16. Y les habló una parábola. Esta parábola nos presenta, como en un espejo, un retrato vivo de este sentimiento, de que los hombres no viven por su abundancia. Dado que la vida, incluso de los hombres más ricos, se quita en un momento, ¿de qué sirve que hayan acumulado una gran riqueza? Todos reconocen que es verdad, de modo que Cristo no dice nada aquí sino lo que es perfectamente común y lo que todo hombre tiene constantemente en su boca. ¿Pero dónde está el hombre que sinceramente lo cree? ¿No todos, por el contrario, regulan su vida y organizan sus planes y empleos de tal manera que se retiren a la mayor distancia de Dios, haciendo que su vida descanse en una abundancia presente de cosas buenas? Por lo tanto, es necesario que todos se despierten de inmediato, para que, al imaginar que su felicidad no consista en riquezas, se enreden en las trampas de la codicia.

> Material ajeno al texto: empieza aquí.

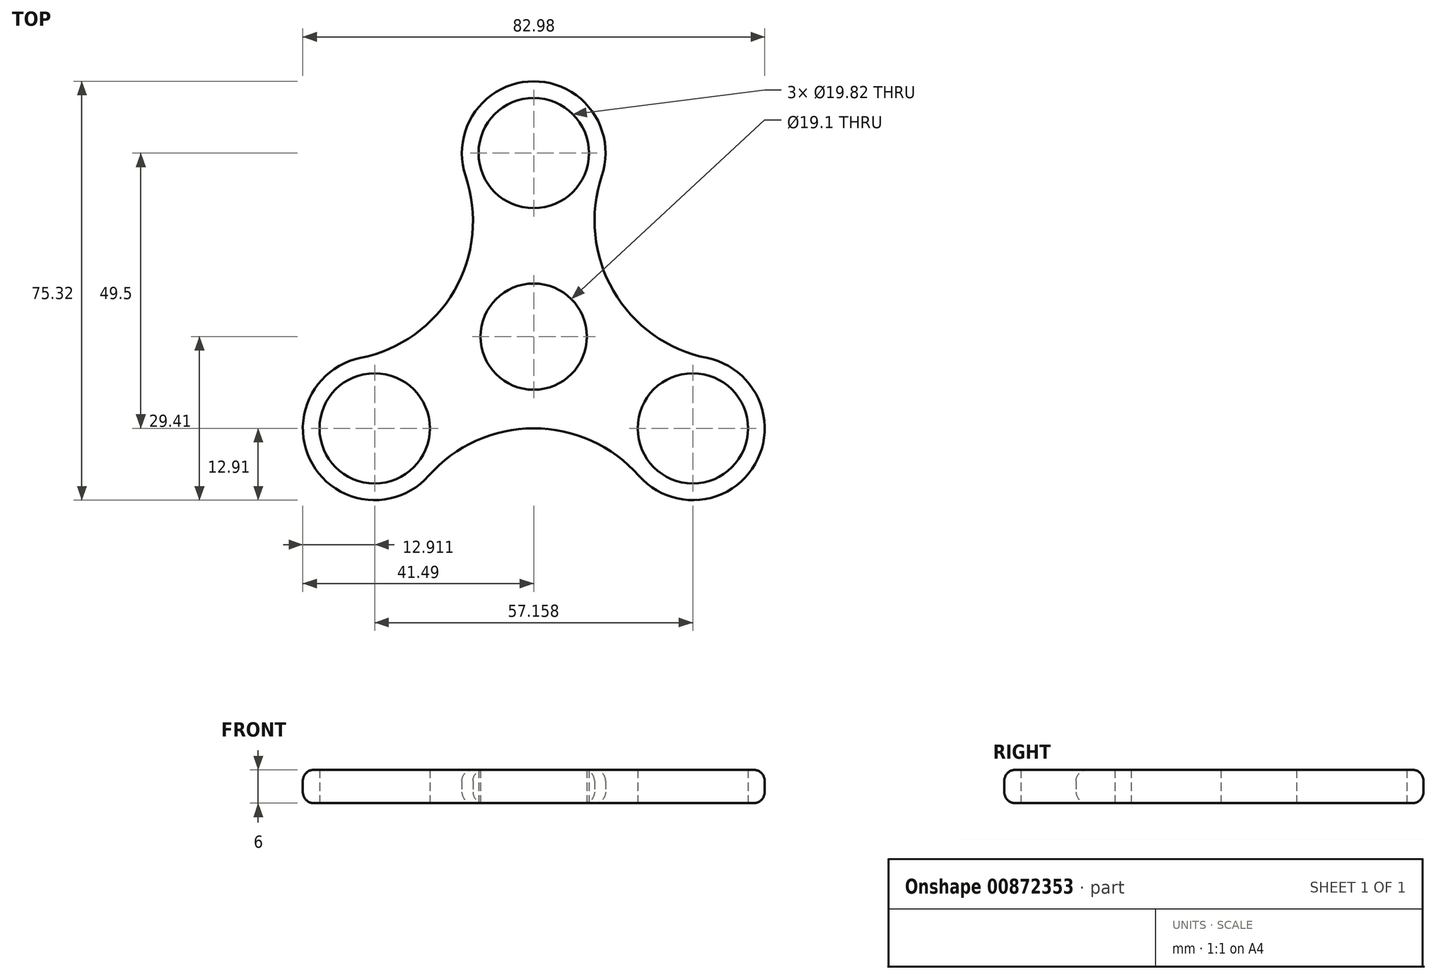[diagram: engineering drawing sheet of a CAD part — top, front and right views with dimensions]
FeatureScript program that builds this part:
annotation { "Feature Type Name" : "Feature", "Feature Type Description" : "" }
export const myFeature = defineFeature(function(context is Context, id is Id, definition is map)
    precondition{}
    {
        {
            var Q0;
            Q0=qCreatedBy(makeId("Top.planeOp"),FACE);
            var sketch = newSketch(context, id + "F0", { "sketchPlane" : qUnion([Q0])});
            skCircle(sketch, "E0", {"center": v(0, 0) * mm, "radius": 9.55 * mm});
            skCircle(sketch, "E1", {"center": v(0, 33) * mm, "radius": 9.9 * mm});
            skArc(sketch, "E2.0", {"start": v(12.23, 28.88) * mm, "mid": v(0, 45.9) * mm, "end": v(-12.23, 28.88) * mm});
            skCircle(sketch, "E3.1.0", {"center": v(-28.58, -16.5) * mm, "radius": 9.9 * mm});
            skArc(sketch, "E3.1.1", {"start": v(-31.13, -3.84) * mm, "mid": v(-39.76, -22.96) * mm, "end": v(-18.9, -25.03) * mm});
            skCircle(sketch, "E3.2.0", {"center": v(28.58, -16.5) * mm, "radius": 9.9 * mm});
            skArc(sketch, "E3.2.1", {"start": v(18.9, -25.03) * mm, "mid": v(39.76, -22.95) * mm, "end": v(31.13, -3.84) * mm});
            skLineSegment(sketch, "E4", {"start": v(-28.58, -16.5) * mm, "end": v(48.7, 28.12) * mm, "construction": true});
            skLineSegment(sketch, "E5", {"start": v(28.58, -16.5) * mm, "end": v(0, 33) * mm, "construction": true});
            skArc(sketch, "E6", {"start": v(12.23, 28.88) * mm, "mid": v(14.29, 8.25) * mm, "end": v(31.13, -3.84) * mm});
            skArc(sketch, "E7.1.0", {"start": v(-31.13, -3.84) * mm, "mid": v(-14.29, 8.25) * mm, "end": v(-12.23, 28.88) * mm});
            skArc(sketch, "E7.2.0", {"start": v(18.9, -25.03) * mm, "mid": v(0, -16.5) * mm, "end": v(-18.9, -25.03) * mm});
            skLineSegment(sketch, "E8", {"start": v(20, -11.54) * mm, "end": v(8.27, -4.77) * mm, "construction": true});
            skPoint(sketch, "E9", {"position": v(14.13, -8.16) * mm});
            skLineSegment(sketch, "E10", {"start": v(0, 0) * mm, "end": v(28.58, -16.5) * mm, "construction": true});
            skSolve(sketch);
        }
        {
            var Q0;
            Q0=makeQuery(id+"F0.imprint","IMPRINT",FACE,{"disambiguationData":[TD([[makeQuery(id+"F0.imprint","IMPRINT",EDGE,{"derivedFrom":sQuery(id+"F0.wireOp",EDGE,"E0")}),-1.0]])]});
            extrude(context, id + "F1", {"entities" : qUnion([Q0]), "depth" : 6 * mm, "offsetDistance" : 25 * mm});
        }
        {
            var Q0;
            Q0=makeQuery(id+"F1.opExtrude","CAP_EDGE",EDGE,{"disambiguationData":[OSD([sQuery(id+"F0.wireOp",EDGE,"E7.2.0")])],"isStart":false});
            var Q1;
            Q1=makeQuery(id+"F1.opExtrude","CAP_EDGE",EDGE,{"disambiguationData":[OSD([sQuery(id+"F0.wireOp",EDGE,"E7.2.0")])],"isStart":true});
            fillet(context, id + "F2", {"entities" : qUnion([Q0, Q1]), "radius" : 2 * mm, "tangentPropagation" : true, "allowEdgeOverflow" : false});
        }
    });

Esta parábola nos muestra, primero, que la vida actual es corta y transitoria. En segundo lugar, nos señala que las riquezas no sirven para prolongar la vida. Debemos agregar un tercero, que no se expresa, pero que puede deducirse fácilmente de los otros dos; que es un remedio excelente para los creyentes, pedirle al Señor su pan de cada día y confiar solo en su providencia, ya sean ricos o pobres.